From the records below, report the number of lines that contain "KiCad", and add nothing.

------ The input

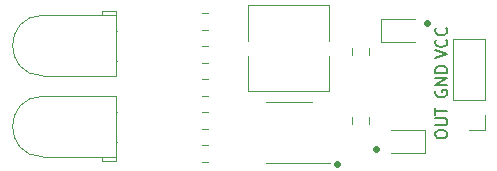
<source format=gbr>
G04 #@! TF.GenerationSoftware,KiCad,Pcbnew,5.1.5-52549c5~86~ubuntu16.04.1*
G04 #@! TF.CreationDate,2020-07-27T16:21:35+05:30*
G04 #@! TF.ProjectId,IR_Sensor_Module_V1.0,49525f53-656e-4736-9f72-5f4d6f64756c,V1.0*
G04 #@! TF.SameCoordinates,Original*
G04 #@! TF.FileFunction,Legend,Top*
G04 #@! TF.FilePolarity,Positive*
%FSLAX46Y46*%
G04 Gerber Fmt 4.6, Leading zero omitted, Abs format (unit mm)*
G04 Created by KiCad (PCBNEW 5.1.5-52549c5~86~ubuntu16.04.1) date 2020-07-27 16:21:35*
%MOMM*%
%LPD*%
G04 APERTURE LIST*
%ADD10C,0.150000*%
%ADD11C,0.381000*%
%ADD12C,0.120000*%
G04 APERTURE END LIST*
D10*
X156170380Y-92519333D02*
X157170380Y-92186000D01*
X156170380Y-91852666D01*
X157075142Y-90947904D02*
X157122761Y-90995523D01*
X157170380Y-91138380D01*
X157170380Y-91233619D01*
X157122761Y-91376476D01*
X157027523Y-91471714D01*
X156932285Y-91519333D01*
X156741809Y-91566952D01*
X156598952Y-91566952D01*
X156408476Y-91519333D01*
X156313238Y-91471714D01*
X156218000Y-91376476D01*
X156170380Y-91233619D01*
X156170380Y-91138380D01*
X156218000Y-90995523D01*
X156265619Y-90947904D01*
X157075142Y-89947904D02*
X157122761Y-89995523D01*
X157170380Y-90138380D01*
X157170380Y-90233619D01*
X157122761Y-90376476D01*
X157027523Y-90471714D01*
X156932285Y-90519333D01*
X156741809Y-90566952D01*
X156598952Y-90566952D01*
X156408476Y-90519333D01*
X156313238Y-90471714D01*
X156218000Y-90376476D01*
X156170380Y-90233619D01*
X156170380Y-90138380D01*
X156218000Y-89995523D01*
X156265619Y-89947904D01*
X156218000Y-95249904D02*
X156170380Y-95345142D01*
X156170380Y-95488000D01*
X156218000Y-95630857D01*
X156313238Y-95726095D01*
X156408476Y-95773714D01*
X156598952Y-95821333D01*
X156741809Y-95821333D01*
X156932285Y-95773714D01*
X157027523Y-95726095D01*
X157122761Y-95630857D01*
X157170380Y-95488000D01*
X157170380Y-95392761D01*
X157122761Y-95249904D01*
X157075142Y-95202285D01*
X156741809Y-95202285D01*
X156741809Y-95392761D01*
X157170380Y-94773714D02*
X156170380Y-94773714D01*
X157170380Y-94202285D01*
X156170380Y-94202285D01*
X157170380Y-93726095D02*
X156170380Y-93726095D01*
X156170380Y-93488000D01*
X156218000Y-93345142D01*
X156313238Y-93249904D01*
X156408476Y-93202285D01*
X156598952Y-93154666D01*
X156741809Y-93154666D01*
X156932285Y-93202285D01*
X157027523Y-93249904D01*
X157122761Y-93345142D01*
X157170380Y-93488000D01*
X157170380Y-93726095D01*
X156170380Y-99044000D02*
X156170380Y-98853523D01*
X156218000Y-98758285D01*
X156313238Y-98663047D01*
X156503714Y-98615428D01*
X156837047Y-98615428D01*
X157027523Y-98663047D01*
X157122761Y-98758285D01*
X157170380Y-98853523D01*
X157170380Y-99044000D01*
X157122761Y-99139238D01*
X157027523Y-99234476D01*
X156837047Y-99282095D01*
X156503714Y-99282095D01*
X156313238Y-99234476D01*
X156218000Y-99139238D01*
X156170380Y-99044000D01*
X156170380Y-98186857D02*
X156979904Y-98186857D01*
X157075142Y-98139238D01*
X157122761Y-98091619D01*
X157170380Y-97996380D01*
X157170380Y-97805904D01*
X157122761Y-97710666D01*
X157075142Y-97663047D01*
X156979904Y-97615428D01*
X156170380Y-97615428D01*
X156170380Y-97282095D02*
X156170380Y-96710666D01*
X157170380Y-96996380D02*
X156170380Y-96996380D01*
D11*
X147828000Y-101382285D02*
X147900571Y-101454857D01*
X147828000Y-101527428D01*
X147755428Y-101454857D01*
X147828000Y-101382285D01*
X147828000Y-101527428D01*
X151130000Y-100112285D02*
X151202571Y-100184857D01*
X151130000Y-100257428D01*
X151057428Y-100184857D01*
X151130000Y-100112285D01*
X151130000Y-100257428D01*
X155448000Y-89444285D02*
X155520571Y-89516857D01*
X155448000Y-89589428D01*
X155375428Y-89516857D01*
X155448000Y-89444285D01*
X155448000Y-89589428D01*
D12*
X129222000Y-90170000D02*
X129222000Y-90170000D01*
X129092000Y-90170000D02*
X129222000Y-90170000D01*
X129092000Y-90170000D02*
X129092000Y-90170000D01*
X129222000Y-90170000D02*
X129092000Y-90170000D01*
X129222000Y-92710000D02*
X129222000Y-92710000D01*
X129092000Y-92710000D02*
X129222000Y-92710000D01*
X129092000Y-92710000D02*
X129092000Y-92710000D01*
X129222000Y-92710000D02*
X129092000Y-92710000D01*
X129092000Y-88880000D02*
X129092000Y-88480000D01*
X127972000Y-88880000D02*
X129092000Y-88880000D01*
X127972000Y-88480000D02*
X127972000Y-88880000D01*
X129092000Y-88480000D02*
X127972000Y-88480000D01*
X129092000Y-94000000D02*
X129092000Y-88880000D01*
X129092000Y-88880000D02*
X122932000Y-88880000D01*
X129092000Y-94000000D02*
X122932000Y-94000000D01*
X122932000Y-88880000D02*
G75*
G03X122932000Y-94000000I0J-2560000D01*
G01*
X136913252Y-88677601D02*
X136390748Y-88677601D01*
X136913252Y-90097601D02*
X136390748Y-90097601D01*
X136913252Y-92912000D02*
X136390748Y-92912000D01*
X136913252Y-91492000D02*
X136390748Y-91492000D01*
X152416000Y-100528000D02*
X155276000Y-100528000D01*
X155276000Y-100528000D02*
X155276000Y-98608000D01*
X155276000Y-98608000D02*
X152416000Y-98608000D01*
X122932000Y-100858000D02*
G75*
G02X122932000Y-95738000I0J2560000D01*
G01*
X129092000Y-95738000D02*
X122932000Y-95738000D01*
X129092000Y-100858000D02*
X122932000Y-100858000D01*
X129092000Y-95738000D02*
X129092000Y-100858000D01*
X129092000Y-101258000D02*
X127972000Y-101258000D01*
X127972000Y-101258000D02*
X127972000Y-100858000D01*
X127972000Y-100858000D02*
X129092000Y-100858000D01*
X129092000Y-100858000D02*
X129092000Y-101258000D01*
X129222000Y-97028000D02*
X129092000Y-97028000D01*
X129092000Y-97028000D02*
X129092000Y-97028000D01*
X129092000Y-97028000D02*
X129222000Y-97028000D01*
X129222000Y-97028000D02*
X129222000Y-97028000D01*
X129222000Y-99568000D02*
X129092000Y-99568000D01*
X129092000Y-99568000D02*
X129092000Y-99568000D01*
X129092000Y-99568000D02*
X129222000Y-99568000D01*
X129222000Y-99568000D02*
X129222000Y-99568000D01*
X151556000Y-91130000D02*
X154416000Y-91130000D01*
X151556000Y-89210000D02*
X151556000Y-91130000D01*
X154416000Y-89210000D02*
X151556000Y-89210000D01*
X160334000Y-90872000D02*
X157674000Y-90872000D01*
X160334000Y-96012000D02*
X160334000Y-90872000D01*
X157674000Y-96012000D02*
X157674000Y-90872000D01*
X160334000Y-96012000D02*
X157674000Y-96012000D01*
X160334000Y-97282000D02*
X160334000Y-98612000D01*
X160334000Y-98612000D02*
X159004000Y-98612000D01*
X150570000Y-97528748D02*
X150570000Y-98051252D01*
X149150000Y-97528748D02*
X149150000Y-98051252D01*
X136913252Y-101294000D02*
X136390748Y-101294000D01*
X136913252Y-99874000D02*
X136390748Y-99874000D01*
X136390748Y-94286000D02*
X136913252Y-94286000D01*
X136390748Y-95706000D02*
X136913252Y-95706000D01*
X136381748Y-98500000D02*
X136904252Y-98500000D01*
X136381748Y-97080000D02*
X136904252Y-97080000D01*
X150570000Y-92209252D02*
X150570000Y-91686748D01*
X149150000Y-92209252D02*
X149150000Y-91686748D01*
X147184000Y-88014000D02*
X147184000Y-91044000D01*
X147184000Y-92344000D02*
X147184000Y-95254000D01*
X140344000Y-88014000D02*
X140344000Y-91044000D01*
X140344000Y-92344000D02*
X140344000Y-95254000D01*
X147184000Y-88014000D02*
X140344000Y-88014000D01*
X147184000Y-95254000D02*
X140344000Y-95254000D01*
X143764000Y-96246000D02*
X141814000Y-96246000D01*
X143764000Y-96246000D02*
X145714000Y-96246000D01*
X143764000Y-101366000D02*
X141814000Y-101366000D01*
X143764000Y-101366000D02*
X147214000Y-101366000D01*
M02*

</source>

------------

- **Solution**: 2